Câhiliye döneminden Emevîler'in yıkılışına kadar Haremeyn şehirlerini incelemeyi amaçlayan bu çalışma bir giriş ve üç bölümden oluşmaktadır. Girişte Arap yarımadasının genel özelliklerinden kısaca söz edip, bu özelliklerin Mekke ve Medîne ile bağlantısı kurulmaya çalışılmıştır. Birinci bölümde şehir olarak Mekke, mâbed olarak da Kabe ve bunlara bağlı olarak oluşan geleneğin geçirmiş olduğu tarihî süreç üzerinde durulmuştur. Bu bağlamda İslâm dininin bu geleneğe yapmış olduğu katkı ve değişiklikler ile Mekke'nin ilk strüktürel özelliklerinin sonraki dönemlerde ne gibi değişikliklere uğradığının tespiti konusu da öncelikli olarak ele alınmıştır. Mekke'de Hz. Muhammed ve ona tâbi olanlara karşı oluşan muhalefet ile Mekke'nin fethine giden sürecin, Medîne ile ilişkilerle bütünleştirilerek ortaya konulması bu bölümde ele alınan diğer bir konudur. İkinci bölümde ise hicretten sonra büyük bir değişim geçiren Medîne şehrinde yaşanan tarihî tecrübenin sosyo-iktisadî dinamiklerini tespit ederek, Hz. Muhammed ve müslümanlann bu sürece yaptıkları katkıyı ve bunun İslâm medeniyetindeki yansımalarıyla ilgili değerlendirmeler ortaya konulmuştur.

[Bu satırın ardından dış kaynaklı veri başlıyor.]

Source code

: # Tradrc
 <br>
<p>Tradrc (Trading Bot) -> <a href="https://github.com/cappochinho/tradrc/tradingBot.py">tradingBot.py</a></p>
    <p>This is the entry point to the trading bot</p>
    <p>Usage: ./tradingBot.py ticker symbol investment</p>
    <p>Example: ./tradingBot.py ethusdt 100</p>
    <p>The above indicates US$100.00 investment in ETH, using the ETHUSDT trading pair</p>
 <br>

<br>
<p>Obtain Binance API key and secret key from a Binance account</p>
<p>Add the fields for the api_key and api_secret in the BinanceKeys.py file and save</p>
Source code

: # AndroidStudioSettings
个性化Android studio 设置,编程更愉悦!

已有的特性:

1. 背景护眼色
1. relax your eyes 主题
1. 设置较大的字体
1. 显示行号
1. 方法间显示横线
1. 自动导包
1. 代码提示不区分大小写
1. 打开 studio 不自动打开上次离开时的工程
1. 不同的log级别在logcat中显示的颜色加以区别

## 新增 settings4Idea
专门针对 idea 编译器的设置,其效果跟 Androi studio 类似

Üçüncü bölümde ise Haremeyn şehirlerinin Emevîler'in yönetimi ele geçirmesiyle birlikte kaybettikleri kazanımlarını yeniden elde etmek için göstermiş oldukları çabalar ile Emevî yönetiminin buna karşı geliştirdiği politikaların bu şehirlerdeki yansımaları üzerinde durulmuştur. Bu çerçevede Emevîler'e karşı oluşan muhalefetin başta dinî olmak üzere sosyal ve siyasî dinamikleri tespit edilerek değerlendirilmiştir. Araştırmanın ilk iki bölümünde Mekke'den başlayarak Medine'ye doğru gelişen ve dört halife döneminde zirveye yükselen bir gelişim çizgisi görülecektir. Son bölüm ise inişe geçen bu sürecin Hicaz açısından yeniden yükselişe geçirilebilmesi için gösterilen çabaları yansıtmaktadır. Doktora Tezi olarak hazırlanan bu çalışmaya yayını esnasında bazı ilave ve düzeltmeler yapılmıştır.